It doesn’t happen often. In fact, it’s only really happened one other time. But New York Giants RB Saquon Barkley mentioned that sitting out the 2023 NFL season is an option that he would consider. Las Vegas Raiders RB Josh Jacobs hinted that he is taking a stand for future running backs.
But could sitting out for a season spark change in the way RB contracts are handled? And would the two runners really be willing to walk away from $10.09 million in guaranteed money this season?
Rewinding the Tape: Le’Veon Bell’s Stand
We’ve seen this story play out once before. Le’Veon Bell sat out the entire 2018 NFL season. Bell refused to sign the franchise tag, and he and the Pittsburgh Steelers were unable to come to terms on an extension.
But while he set the precedent for high-caliber runners sitting out instead of playing on the tag, it backfired on the position. But it didn’t necessarily backfire on Bell. And he doesn’t regret the decision.
“Oh no, no. That never crossed my mind,” Bell said. “I feel like me sitting out, how I look at it is it helped me on the back end of my career. The year that I came back, last year, it felt like I was a rookie all over again. I was so excited to get back on the field, get my gatherings back. I don’t know, it kind of like reset my body. I feel like it’s going to help me for the end of my career, elongate my career.”
Bell’s holdout cost him an even bigger sum of money in 2018 than Jacobs and Barkley face today. With the salary cap exploding after the new TV rights deal, it’s further proof of how far the position has fallen from a valuation perspective. Bell’s tag was worth $14.544 million. That’s roughly a $4.5 million difference in the wrong direction.
Bell recouped that money. His next contract was worth $52 million over four seasons, but $27 million of that was guaranteed. Although Bell only spent two seasons with the New York Jets, he received all $27 million in those two seasons.
But his production fell off a cliff, and a lot has changed since 2018 in the NFL sphere pertaining to the position.
Could Saquon Barkley and Josh Jacobs Inspire Change?
The two runners have much to weigh before the season, and their respective teams need to figure out long-term compensation before July 17. If they don’t, they either must play on the tag or opt to sit out the season.
Jacobs and Barkley will never recoup the $10.09 million they would choose to forgo in 2023 if they sit out. However, the position is ruthless, and they could also tear a ligament in their knee in the third week and never make more than another $5 million for the rest of their career.
In the end, long-term financial security is the goal. Bell could have played on the tag in 2018, produced the way he did after signing his long-term deal, and never made the $27 million he did in New York. He also could have been injured on one of the likely 400 touches he would have received from the Steelers in 2018.
Many believe these players would be foolish to miss out on that guaranteed money. For Tony Pollard, that would make sense. He’s made shy of $4 million on his Round 4 rookie deal but will more than double that in 2023 on the tag.
But Jacobs has earned $12.08 million and Barkley a whopping $38.6 million.
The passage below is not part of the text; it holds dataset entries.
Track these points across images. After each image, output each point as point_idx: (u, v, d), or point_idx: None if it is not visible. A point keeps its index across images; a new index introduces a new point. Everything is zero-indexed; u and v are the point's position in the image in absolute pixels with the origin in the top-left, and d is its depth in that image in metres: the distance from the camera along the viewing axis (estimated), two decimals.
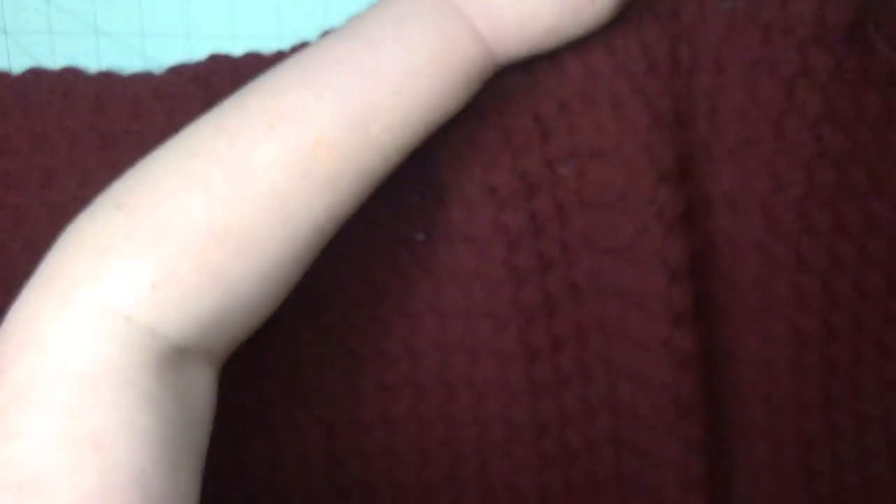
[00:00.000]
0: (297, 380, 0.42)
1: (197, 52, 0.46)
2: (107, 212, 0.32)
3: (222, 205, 0.31)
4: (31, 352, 0.30)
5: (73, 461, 0.28)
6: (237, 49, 0.46)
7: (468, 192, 0.40)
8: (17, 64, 0.45)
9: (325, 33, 0.39)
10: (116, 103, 0.42)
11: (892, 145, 0.42)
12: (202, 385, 0.33)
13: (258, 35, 0.46)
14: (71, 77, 0.43)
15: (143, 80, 0.43)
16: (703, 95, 0.41)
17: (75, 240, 0.32)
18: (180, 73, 0.43)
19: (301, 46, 0.41)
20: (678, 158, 0.40)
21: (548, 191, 0.40)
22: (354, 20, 0.36)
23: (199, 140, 0.33)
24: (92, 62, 0.46)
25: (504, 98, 0.40)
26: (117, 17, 0.45)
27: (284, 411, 0.42)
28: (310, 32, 0.46)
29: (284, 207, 0.32)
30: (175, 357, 0.31)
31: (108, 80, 0.43)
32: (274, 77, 0.34)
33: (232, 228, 0.31)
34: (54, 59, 0.45)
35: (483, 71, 0.36)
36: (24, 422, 0.28)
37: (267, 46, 0.46)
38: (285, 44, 0.46)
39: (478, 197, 0.40)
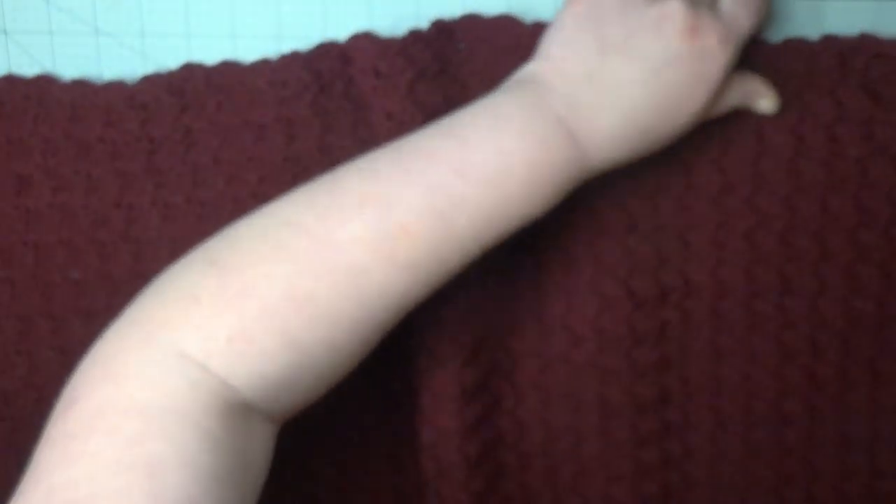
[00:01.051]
0: None
1: (197, 52, 0.46)
2: (201, 266, 0.34)
3: (305, 275, 0.33)
4: (105, 384, 0.32)
5: (126, 484, 0.29)
6: (237, 49, 0.46)
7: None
8: (17, 64, 0.46)
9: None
10: (91, 111, 0.43)
11: (874, 176, 0.42)
12: (262, 439, 0.34)
13: (258, 35, 0.46)
14: (45, 84, 0.44)
15: (116, 89, 0.44)
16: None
17: (167, 286, 0.34)
18: (154, 82, 0.44)
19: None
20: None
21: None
22: (453, 117, 0.37)
23: (292, 211, 0.35)
24: (92, 62, 0.46)
25: None
26: (117, 17, 0.45)
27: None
28: (310, 32, 0.46)
29: (362, 286, 0.34)
30: (242, 409, 0.33)
31: (82, 89, 0.44)
32: (368, 161, 0.36)
33: (310, 298, 0.33)
34: (54, 59, 0.45)
35: (574, 176, 0.36)
36: (89, 447, 0.30)
37: (267, 46, 0.46)
38: (285, 44, 0.46)
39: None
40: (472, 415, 0.43)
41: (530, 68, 0.38)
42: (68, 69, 0.45)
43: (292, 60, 0.44)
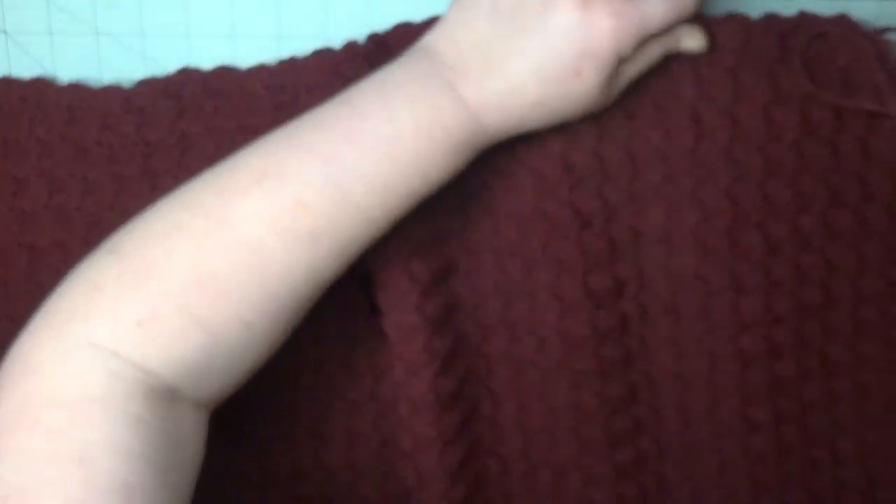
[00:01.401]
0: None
1: (197, 52, 0.46)
2: (102, 256, 0.34)
3: (205, 254, 0.33)
4: (23, 380, 0.32)
5: (58, 474, 0.30)
6: (237, 49, 0.46)
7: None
8: (17, 64, 0.46)
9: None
10: (88, 114, 0.43)
11: (811, 160, 0.42)
12: (192, 423, 0.34)
13: (258, 35, 0.46)
14: (42, 87, 0.44)
15: (113, 93, 0.44)
16: (619, 147, 0.42)
17: (74, 279, 0.34)
18: (150, 86, 0.44)
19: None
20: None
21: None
22: (348, 89, 0.37)
23: (192, 192, 0.35)
24: (92, 62, 0.46)
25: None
26: (117, 17, 0.45)
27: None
28: (310, 32, 0.46)
29: (263, 262, 0.34)
30: (166, 393, 0.33)
31: (79, 91, 0.44)
32: (265, 139, 0.36)
33: (213, 276, 0.33)
34: (54, 59, 0.45)
35: (470, 141, 0.36)
36: (14, 442, 0.30)
37: (267, 46, 0.46)
38: (285, 44, 0.46)
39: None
40: (450, 423, 0.43)
41: (425, 38, 0.38)
42: (68, 69, 0.45)
43: (289, 66, 0.44)
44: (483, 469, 0.46)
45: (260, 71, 0.44)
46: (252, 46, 0.46)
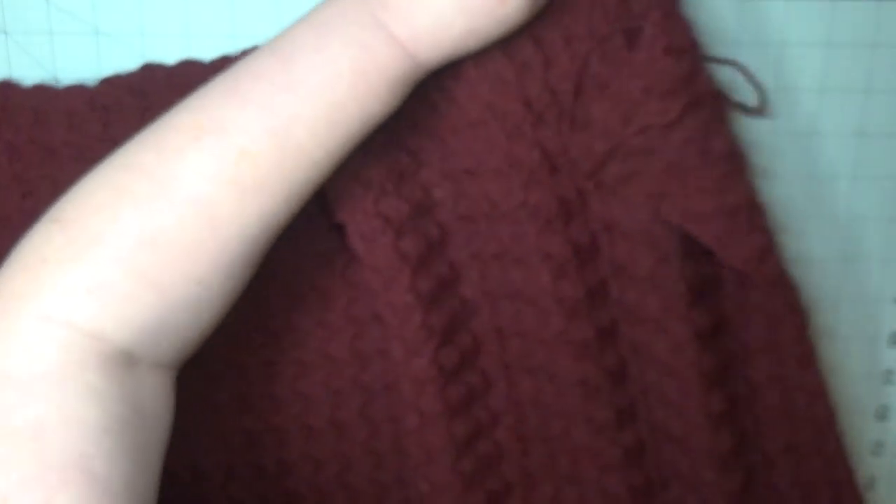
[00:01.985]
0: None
1: (197, 52, 0.46)
2: (45, 226, 0.34)
3: (151, 214, 0.33)
4: None
5: (10, 451, 0.30)
6: (238, 49, 0.46)
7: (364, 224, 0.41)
8: (17, 64, 0.46)
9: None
10: (53, 115, 0.43)
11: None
12: (155, 388, 0.34)
13: (258, 35, 0.45)
14: (6, 90, 0.44)
15: (77, 92, 0.43)
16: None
17: (17, 255, 0.34)
18: (114, 84, 0.43)
19: (250, 49, 0.40)
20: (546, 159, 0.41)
21: (428, 213, 0.42)
22: (279, 35, 0.37)
23: (130, 155, 0.35)
24: (92, 62, 0.46)
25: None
26: (117, 17, 0.45)
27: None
28: None
29: (213, 217, 0.33)
30: (122, 359, 0.33)
31: (44, 93, 0.44)
32: (200, 94, 0.36)
33: (161, 236, 0.33)
34: (54, 59, 0.45)
35: (406, 75, 0.37)
36: None
37: None
38: None
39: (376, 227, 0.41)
40: (456, 395, 0.43)
41: None
42: (68, 69, 0.45)
43: None
44: (497, 445, 0.45)
45: (223, 63, 0.43)
46: (252, 46, 0.45)
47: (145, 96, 0.43)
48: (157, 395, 0.34)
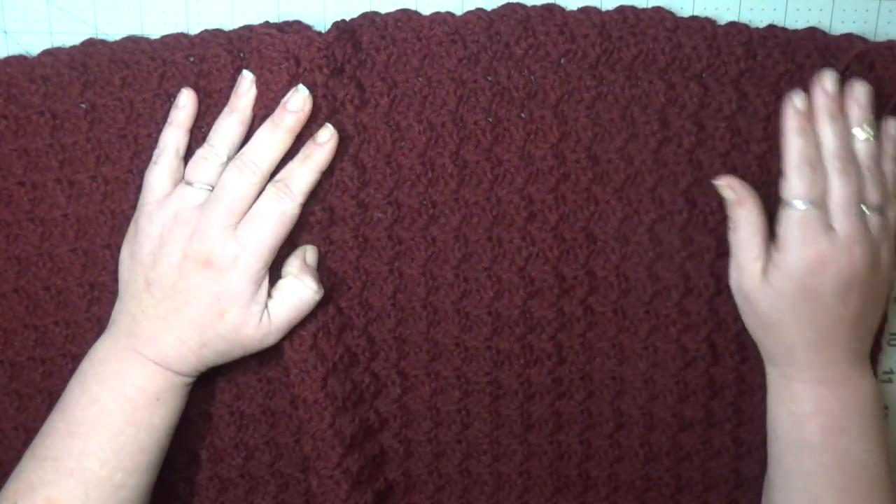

Having more money obviously isn’t a negative, but Jacobs is likely rather financially stable, and Barkley almost certainly is. They have the financial freedom to take a stand.
And the NFL almost certainly doesn’t want to see two of their “star” running backs sitting out. They don’t want to see the Giants’ leading jersey salesman and two of the league’s most valuable fantasy players sitting out the season. But is it enough to actually change anything? What could change to help alleviate this issue?
- Eliminate the franchise tag for RBs.
- Create incentives unique for the position that doesn’t affect the cap.
The position is not going to become more valuable overnight. We’ll likely never see the position hold any more value than it does right now ever again. But it’s also true that running backs take an absolute beating physically.
At just 2.57 years, RBs have the lowest career life expectancy in the NFL. But between the relative ineffectiveness of running versus passion for the ball and the small relative difference between the best and average RBs, the position’s value has quickly spiraled downward.
Indianapolis Colts kicker Matt Gay received $13 million in guarantees this offseason. That’s the same amount of guarantees that Miles Sanders received from the Carolina Panthers. No running back received more in total guarantees this offseason than the Colts’ new kicker.
Jacobs and Barkley are taking massive financial risks by potentially sitting out the 2023 season. But something needs to change regarding RB contracts. The problem is something needs to spark that change.
Working together on this and both opting out this season would be far more productive than just one of them sitting out. The position group as a whole needs to band together and create change.
And while we had two of them drafted inside the top 15 this past draft cycle, the position is quickly becoming one that has no hope for long-term financial stability for standout players drafted outside of the first round.